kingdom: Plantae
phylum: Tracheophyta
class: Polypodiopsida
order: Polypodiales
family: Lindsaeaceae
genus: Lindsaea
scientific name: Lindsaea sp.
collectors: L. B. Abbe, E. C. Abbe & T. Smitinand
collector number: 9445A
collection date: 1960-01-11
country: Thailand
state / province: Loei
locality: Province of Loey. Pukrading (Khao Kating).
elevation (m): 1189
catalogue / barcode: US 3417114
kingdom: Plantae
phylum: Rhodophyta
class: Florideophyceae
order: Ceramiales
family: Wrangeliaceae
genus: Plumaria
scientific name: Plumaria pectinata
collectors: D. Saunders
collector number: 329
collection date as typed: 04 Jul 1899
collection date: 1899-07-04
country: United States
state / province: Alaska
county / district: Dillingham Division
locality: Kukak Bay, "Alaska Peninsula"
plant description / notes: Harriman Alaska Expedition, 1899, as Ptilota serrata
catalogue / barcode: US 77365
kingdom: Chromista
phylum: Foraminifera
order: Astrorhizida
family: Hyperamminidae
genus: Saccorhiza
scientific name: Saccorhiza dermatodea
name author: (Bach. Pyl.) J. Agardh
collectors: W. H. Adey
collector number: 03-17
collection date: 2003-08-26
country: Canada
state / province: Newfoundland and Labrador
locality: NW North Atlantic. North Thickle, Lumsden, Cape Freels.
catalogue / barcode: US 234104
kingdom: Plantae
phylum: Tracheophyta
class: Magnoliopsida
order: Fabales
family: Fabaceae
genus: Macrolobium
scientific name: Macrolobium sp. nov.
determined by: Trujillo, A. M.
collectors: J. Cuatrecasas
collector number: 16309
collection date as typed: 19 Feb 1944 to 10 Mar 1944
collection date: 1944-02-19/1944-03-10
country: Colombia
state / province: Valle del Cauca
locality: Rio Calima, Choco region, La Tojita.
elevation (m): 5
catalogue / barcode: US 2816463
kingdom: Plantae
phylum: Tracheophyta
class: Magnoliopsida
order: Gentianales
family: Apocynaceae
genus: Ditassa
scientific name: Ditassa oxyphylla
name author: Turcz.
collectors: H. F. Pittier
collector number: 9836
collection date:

_TASK TO COMPLETE_: Copy every line of the listing above without changing anything.

_SOLVED EXERCISE_:
kingdom: Plantae
phylum: Tracheophyta
class: Polypodiopsida
order: Polypodiales
family: Lindsaeaceae
genus: Lindsaea
scientific name: Lindsaea sp.
collectors: L. B. Abbe, E. C. Abbe & T. Smitinand
collector number: 9445A
collection date: 1960-01-11
country: Thailand
state / province: Loei
locality: Province of Loey. Pukrading (Khao Kating).
elevation (m): 1189
catalogue / barcode: US 3417114
kingdom: Plantae
phylum: Rhodophyta
class: Florideophyceae
order: Ceramiales
family: Wrangeliaceae
genus: Plumaria
scientific name: Plumaria pectinata
collectors: D. Saunders
collector number: 329
collection date as typed: 04 Jul 1899
collection date: 1899-07-04
country: United States
state / province: Alaska
county / district: Dillingham Division
locality: Kukak Bay, "Alaska Peninsula"
plant description / notes: Harriman Alaska Expedition, 1899, as Ptilota serrata
catalogue / barcode: US 77365
kingdom: Chromista
phylum: Foraminifera
order: Astrorhizida
family: Hyperamminidae
genus: Saccorhiza
scientific name: Saccorhiza dermatodea
name author: (Bach. Pyl.) J. Agardh
collectors: W. H. Adey
collector number: 03-17
collection date: 2003-08-26
country: Canada
state / province: Newfoundland and Labrador
locality: NW North Atlantic. North Thickle, Lumsden, Cape Freels.
catalogue / barcode: US 234104
kingdom: Plantae
phylum: Tracheophyta
class: Magnoliopsida
order: Fabales
family: Fabaceae
genus: Macrolobium
scientific name: Macrolobium sp. nov.
determined by: Trujillo, A. M.
collectors: J. Cuatrecasas
collector number: 16309
collection date as typed: 19 Feb 1944 to 10 Mar 1944
collection date: 1944-02-19/1944-03-10
country: Colombia
state / province: Valle del Cauca
locality: Rio Calima, Choco region, La Tojita.
elevation (m): 5
catalogue / barcode: US 2816463
kingdom: Plantae
phylum: Tracheophyta
class: Magnoliopsida
order: Gentianales
family: Apocynaceae
genus: Ditassa
scientific name: Ditassa oxyphylla
name author: Turcz.
collectors: H. F. Pittier
collector number: 9836
collection date:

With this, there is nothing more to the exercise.